At least Fati isn't the first rising star to be too young for their own good. During his early years at Bayer Leverkusen, Kai Havertz was forced to miss a Champions League knockout game against Atletico Madrid because the 17-year-old had to sit "important exams at school" the following day.
In 2018, Christian Pulisic was forced to forgo the "Man of the Match" award despite playing out of his skin for Borussia Dortmund in an International Champions Cup game against Liverpool. Unfortunately for Pulisic, the game took place in the U.S., meaning that the 19-year-old star was below the local legal drinking age (21) and therefore not allowed to accept the award, which was sponsored by Heineken.

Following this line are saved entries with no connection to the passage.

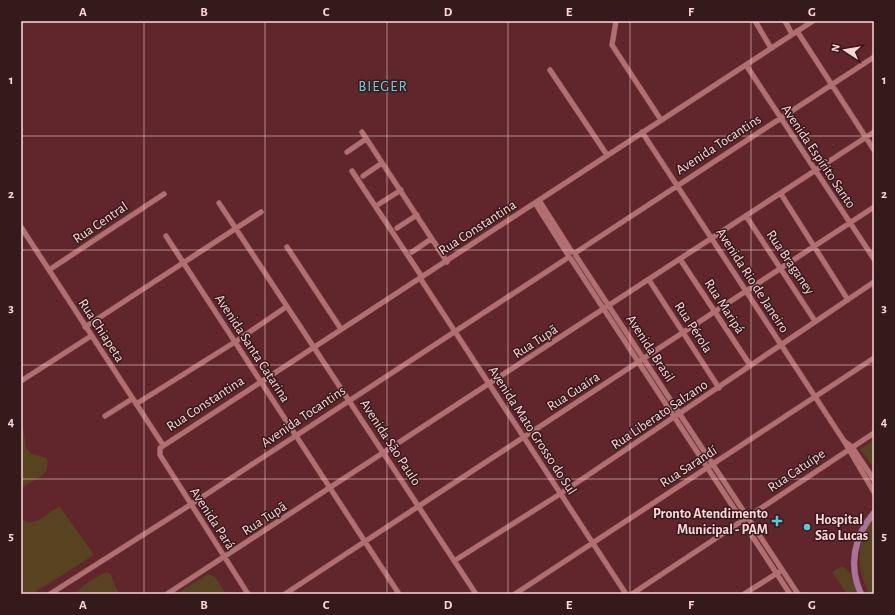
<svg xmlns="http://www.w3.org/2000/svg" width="895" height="615" viewBox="0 0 895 615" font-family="'Alegreya Sans',sans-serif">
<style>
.green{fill:#584321}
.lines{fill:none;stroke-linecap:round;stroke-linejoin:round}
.minor-casing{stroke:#77434a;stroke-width:6}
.major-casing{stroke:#77434a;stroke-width:7}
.minor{stroke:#b16f71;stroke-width:5}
.major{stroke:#a97299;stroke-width:6}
.grid{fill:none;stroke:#fdd7d8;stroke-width:1;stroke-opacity:0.55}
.poi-dot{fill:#52cdcf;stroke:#341a1b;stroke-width:1.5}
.labels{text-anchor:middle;stroke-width:3;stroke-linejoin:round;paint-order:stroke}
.street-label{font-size:14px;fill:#fdd7d8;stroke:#341a1b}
.poi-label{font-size:14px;font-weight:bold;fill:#fdd7d8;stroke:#341a1b;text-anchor:end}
.neighbourhood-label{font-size:15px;letter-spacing:1px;fill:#67d4d7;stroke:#341a1b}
.neatline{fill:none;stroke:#fdd7d8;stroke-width:1.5}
.grid-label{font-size:13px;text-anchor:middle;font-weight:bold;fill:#fdd7d8}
</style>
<rect width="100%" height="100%" fill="#60262b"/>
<path class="green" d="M21 413 26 448 31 454 47 458C51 480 33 477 21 489Z
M874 440V468L860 449Z
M60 507 94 555 32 594H21V518C35 531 48 510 60 507Z
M874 518V594H870C855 570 856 540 874 518Z
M842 566C850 572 859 583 856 594H847L832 572Z
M106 572 110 573 119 594H73L90 581Z
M208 574 215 577 226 594H176Z"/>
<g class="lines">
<defs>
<path id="minor" d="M616 21 612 45 661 120
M755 21 771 48
M785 21 792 34
M797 31 874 150
M746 65 874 259
M550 70 607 155
M362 132 447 262
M642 132 844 441 874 492
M347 152 366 139
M352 171 422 277
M363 176 382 163
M781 194 848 300
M539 200 572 252
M219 203C304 334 390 464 476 594
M535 203 568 255
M379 204 401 190
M746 216 815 321
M21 227 163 445
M397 228 417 215
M166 236 399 594
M287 247 341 329
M412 252 431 239
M575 253 874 57
M576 256 798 594
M571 259 790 594
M680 259 750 365
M49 270 164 194
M420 278 626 594
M649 280 719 388
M85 327 261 212
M21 381 91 336
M136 404 235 342 286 307
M105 416 132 399
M844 441 852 447 874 480
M454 561 560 494 874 282
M50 594 190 505 569 257
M167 594 874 132
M248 594 160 455V448L813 21
M285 594 874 207
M515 594 874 358
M632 594 874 433
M744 594 779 572"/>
<path id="major" d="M861 594C848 566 854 536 874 513"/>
</defs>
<use href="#minor" class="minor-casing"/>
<use href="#major" class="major-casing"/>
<use href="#minor" class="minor"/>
<use href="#major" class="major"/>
</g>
<path class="grid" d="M144 21V594M265 21V594M387 21V594M508 21V594M630 21V594M751 21V594M21 136H874M21 250H874M21 365H874M21 479H874"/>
<g class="poi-dot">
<path d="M775 515h4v4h4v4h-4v4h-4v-4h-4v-4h4z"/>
<circle cx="807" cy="527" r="4"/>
</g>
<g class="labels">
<g class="street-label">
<text transform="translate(718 144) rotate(-33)" y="5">Avenida Tocantins</text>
<text transform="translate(819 156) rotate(56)" y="5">Avenida Espírito Santo</text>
<text transform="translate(100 222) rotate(-34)" y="5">Rua Central</text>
<text transform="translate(477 227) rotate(-33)" y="5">Rua Constantina</text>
<text transform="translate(791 262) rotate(56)" y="5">Rua Braganey</text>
<text transform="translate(753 280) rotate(57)" y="5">Avenida Rio de Janeiro</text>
<text transform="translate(725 306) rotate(57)" y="5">Rua Maripá</text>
<text transform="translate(694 327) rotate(57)" y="5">Rua Pérola</text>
<text transform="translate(102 330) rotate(57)" y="5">Rua Chiapeta</text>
<text transform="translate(535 341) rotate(-33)" y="5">Rua Tupã</text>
<text transform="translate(253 348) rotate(57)" y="5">Avenida Santa Catarina</text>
<text transform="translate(651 348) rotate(57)" y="5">Avenida Brasil</text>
<text transform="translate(573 391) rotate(-33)" y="5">Rua Guaíra</text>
<text transform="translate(205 403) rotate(-33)" y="5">Rua Constantina</text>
<text transform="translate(659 414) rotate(-34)" y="5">Rua Liberato Salzano</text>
<text transform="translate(303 416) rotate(-34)" y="5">Avenida Tocantins</text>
<text transform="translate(533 430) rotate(57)" y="5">Avenida Mato Grosso do Sul</text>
<text transform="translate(391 442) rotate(57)" y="5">Avenida São Paulo</text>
<text transform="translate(688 466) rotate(-33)" y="5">Rua Sarandí</text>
<text transform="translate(796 470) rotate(-34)" y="5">Rua Catuípe</text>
<text transform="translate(213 518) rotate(57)" y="5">Avenida Pará</text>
<text transform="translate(264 518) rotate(-33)" y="5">Rua Tupã</text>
</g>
<g class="poi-label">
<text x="768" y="518">Pronto Atendimento<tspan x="768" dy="16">Municipal - PAM</tspan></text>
<text x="815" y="524" text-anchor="start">Hospital<tspan x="815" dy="16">São Lucas</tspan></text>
</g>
<g class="neighbourhood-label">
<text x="383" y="91">BIEGER</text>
</g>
</g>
<rect width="895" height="615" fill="none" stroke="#341a1b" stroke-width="44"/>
<g transform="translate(845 50) rotate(282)" stroke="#341a1b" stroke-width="3" paint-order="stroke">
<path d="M0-3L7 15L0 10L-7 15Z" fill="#fdd7d8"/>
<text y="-6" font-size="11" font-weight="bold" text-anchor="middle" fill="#fdd7d8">N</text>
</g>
<rect x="22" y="22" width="851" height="571" class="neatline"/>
<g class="grid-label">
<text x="83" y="16">A</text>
<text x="204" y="16">B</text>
<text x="326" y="16">C</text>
<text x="448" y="16">D</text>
<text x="569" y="16">E</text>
<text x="691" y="16">F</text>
<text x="812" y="16">G</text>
<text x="11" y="84">1</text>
<text x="884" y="84">1</text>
<text x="11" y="198">2</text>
<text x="884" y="198">2</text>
<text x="11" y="312">3</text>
<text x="884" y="312">3</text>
<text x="11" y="426">4</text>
<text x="884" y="426">4</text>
<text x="11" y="540">5</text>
<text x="884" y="540">5</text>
<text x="83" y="609">A</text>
<text x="204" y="609">B</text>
<text x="326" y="609">C</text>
<text x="448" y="609">D</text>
<text x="569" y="609">E</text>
<text x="691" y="609">F</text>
<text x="812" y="609">G</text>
</g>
</svg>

Back in the halcyon days of the Premier League, a bottle of champagne was the standard bonus presented to any player deemed to have been Man of the Match. It soon became apparent that alcohol was perhaps not an appropriate gift to bestow on players, especially as a succession of teenagers were forced to give it away.
Gareth Bale (17) once handed over a bottle of bubbly to senior Southampton teammate Andrew Surman (18), while Arsenal youngster Jack Wilshere (then aged just 16) gave it to his mother after putting in a stellar performance against Wigan in the League Cup in 2008.
Perhaps more famously, Federico Macheda was unable to enjoy the reward for his astounding Manchester United debut in 2009, when the 17-year-old striker came off the bench to score a brilliant, vital stoppage-time winner against Aston Villa. The Italian's dramatic cameo won him Man of the Match honours, but it was Gary Neville who given the champagne after being handed it on his junior teammate's behalf.